Hilary has one goal for her first year in junior high: to become popular. But her plans are turned upside down when her best friend leaves for the summer and a quirky girl named Kallie moves in next door. Kallie paints constellations on her ceiling, sleeps in a hammock, and enacts fantastical plays in front of cute boys on the beach. Yet despite Kallie’s lack of interest in being -cool, – Hilary and Kallie find themselves becoming friends. That summer friendship, however, is put to the test when school begins, reigniting Hilary’s obsession with climbing the social ladder. As Hilary discovers the dark side to popularity, she must decide who she wants to be before she loses everything.
This was a well-told tale of bullying and acceptance in middle school/junior high. Hilary has always wanted to be part of the in crowd, and now that she and her best friend, Lynn, are off to junior high, she feels as if this is her chance to get in with Chanel and the cool kids. But when Lynn takes off on vacation with her family for the summer and a weird girl, Kallie, moves in next door, Hilary’s path to popularity may be in jeopardy. Hilary’s story is one of personal introspection as much as anything else, as she discovers popularity comes with a steep price.
Hilary has a single goal — to be cool. It’s all she’s ever wanted. The plot centers around her attempts to achieve her goal while balancing the diverse personalities of the people in her life. She’s young at twelve, and even a bit immature at that, so she has a lot of growing up to do. Hilary discovers a lot about human nature, loyalty and the friendships that shapes her. A lot of themes are at play here as Hilary not only navigates the waters of tweenage friendships, but also her evolving relationship with her mother.
I’d say this is more a character-driven story than a plot-driven one. Hilary grows and evolves throughout the story. She’s rather difficult to like in the beginning, when she’s too focused on being popular and the clothes she wears, and movie stars, but Kallie forces her to think about something other than the superficial, which aids in her development. Most of the characters come across as very authentically young pre-teens. They’re childish one moment and determined to be mature the next.
What I Enjoyed About THE HISTORY OF HILARY HAMBRUSHINA
1. The Style. The author uses a diary format to tell the story of the summer before and the first year of Hilary’s junior high experience, several years after the events take place.
2. Kallie. Kallie’s free-spirited nature is a nice counterbalance to Hilary’s single-minded desire to be popular. She forces Hilary to examine her priorities from a different perspective.
3. Art. The inclusion and description of the art is colorful and helps drive some of the overarching themes.
4. Realistic Endings. It would have been easy for the author to show the mean girls getting theirs in the ending in a big “karma bites” kind of way, but without giving anything away, she creates a realistic ending to her story that feels good.
5. Subject Matter.

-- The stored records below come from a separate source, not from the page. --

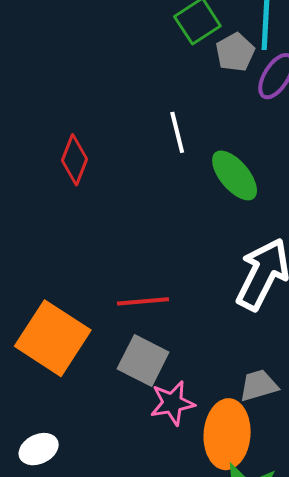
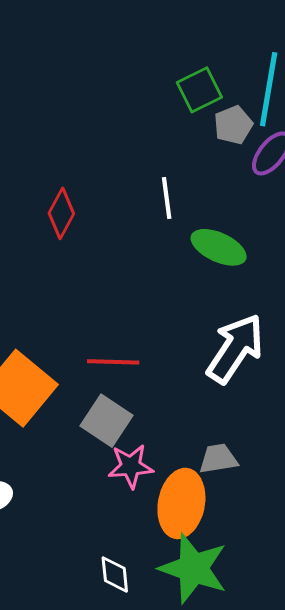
green ellipse: (235, 175) -> (219, 247), turned -32

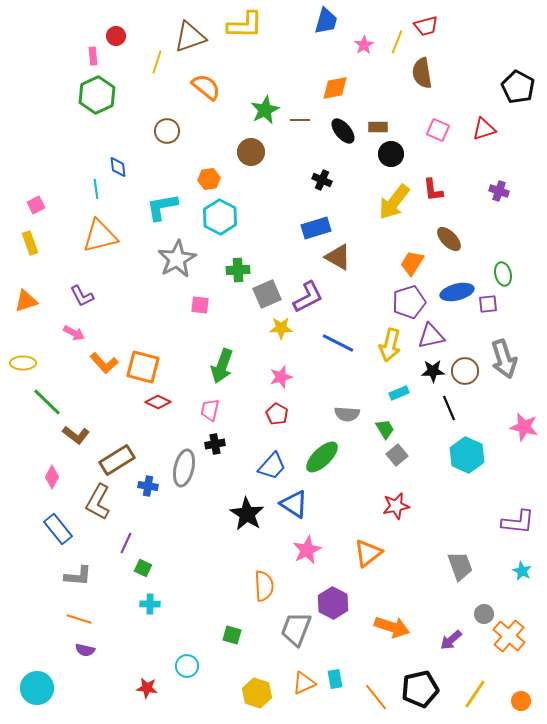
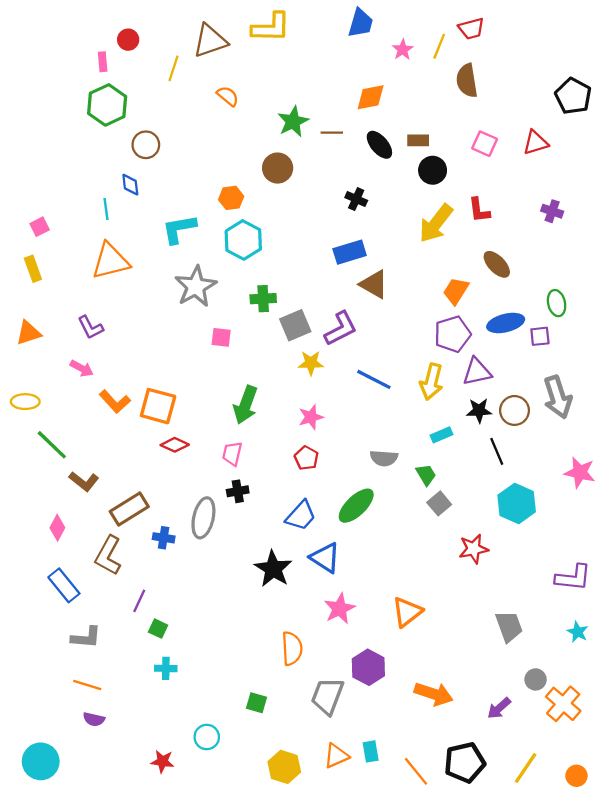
orange semicircle: (206, 87) -> (228, 96), size x0.7
brown circle: (167, 131) -> (146, 145), moved
red star: (396, 506) -> (474, 549), moved

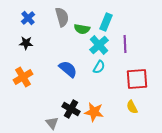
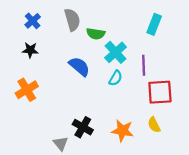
cyan rectangle: (106, 22) -> (154, 24), moved
purple line: (125, 44) -> (144, 65), moved
blue semicircle: (68, 69) -> (79, 66), moved
orange star: (94, 112) -> (123, 131), moved

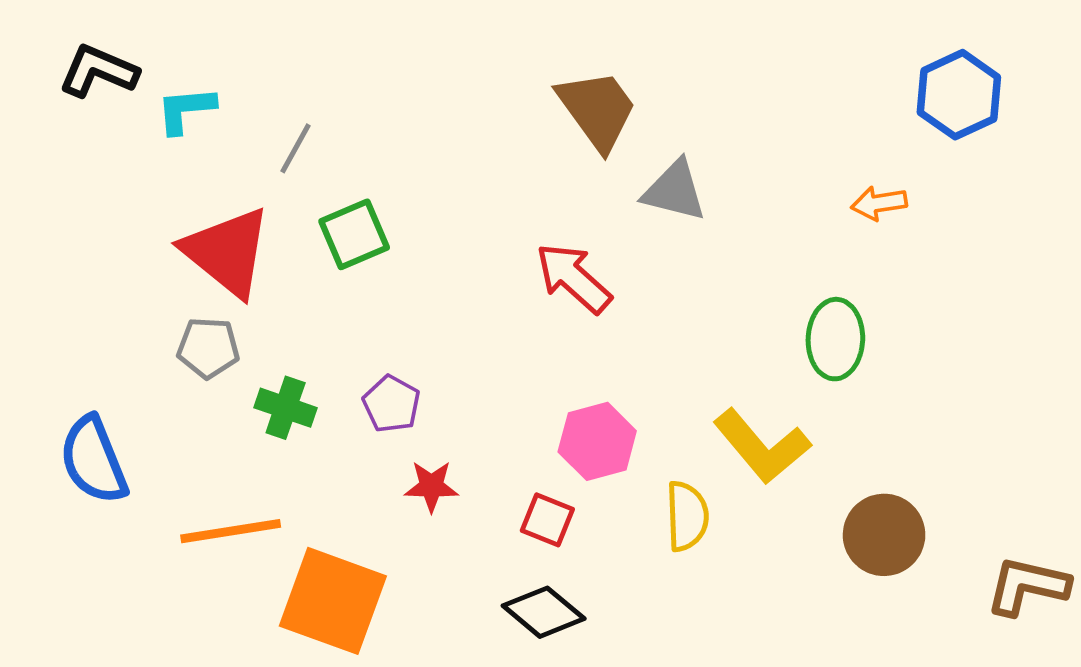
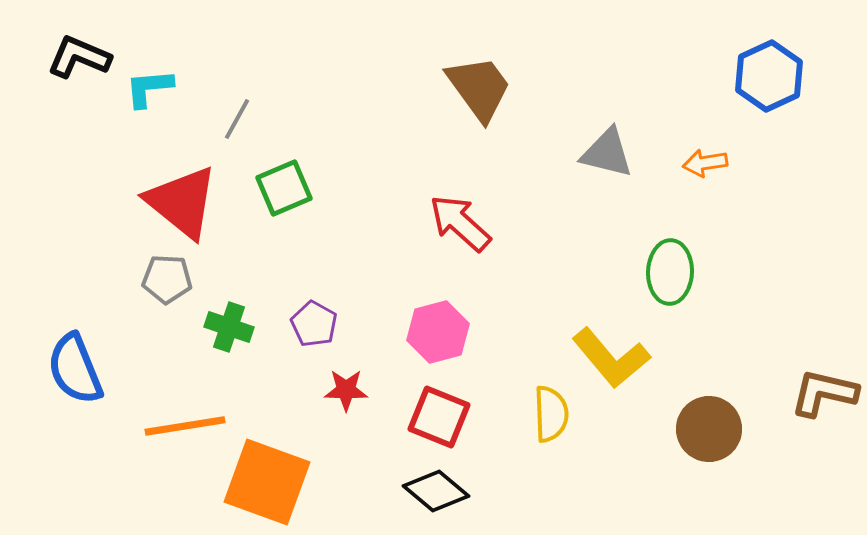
gray triangle: (675, 191) -> (607, 153), moved
pink hexagon: (597, 441) -> (438, 332), moved
red square: (547, 520) -> (439, 417), size x1.4
brown L-shape: (1027, 586) -> (824, 393), moved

I read a lot of young adult, but usually centered on older teen characters. This was a refreshing look at the younger teen years with all of the drama that comes with the jockeying for position in the social hierarchy of junior high.
A well-written tale of a girl grasping to find her place in the social structure of junior high school without losing herself.
I was provided with a copy of this book by the publisher in exchange for an honest review.
About the Book
Title: THE HISTORY OF HILARY HAMBRUSHINA
Author: Marnie Lamb
Publisher: Iguana Books
Category: Middle Grade/Young Adult Contemporary
Rating: 4 out of 5 Stars
Links: Goodreads | Amazon | Amazon UK | Amazon CA | Barnes & Noble | Kobo
About the Author
A Journey Prize nominee, Marnie Lamb earned a master’s degree in creative writing from the University of Windsor. Her short stories have appeared in various Canadian literary journals. Her first novel, a YA book named The History of Hilary Hambrushina, is forthcoming from Iguana Books. When she is not writing fiction or running her freelance editing business, she can be found cooking recipes with eggplant or scouting out colourful fashions at the One of a Kind Show.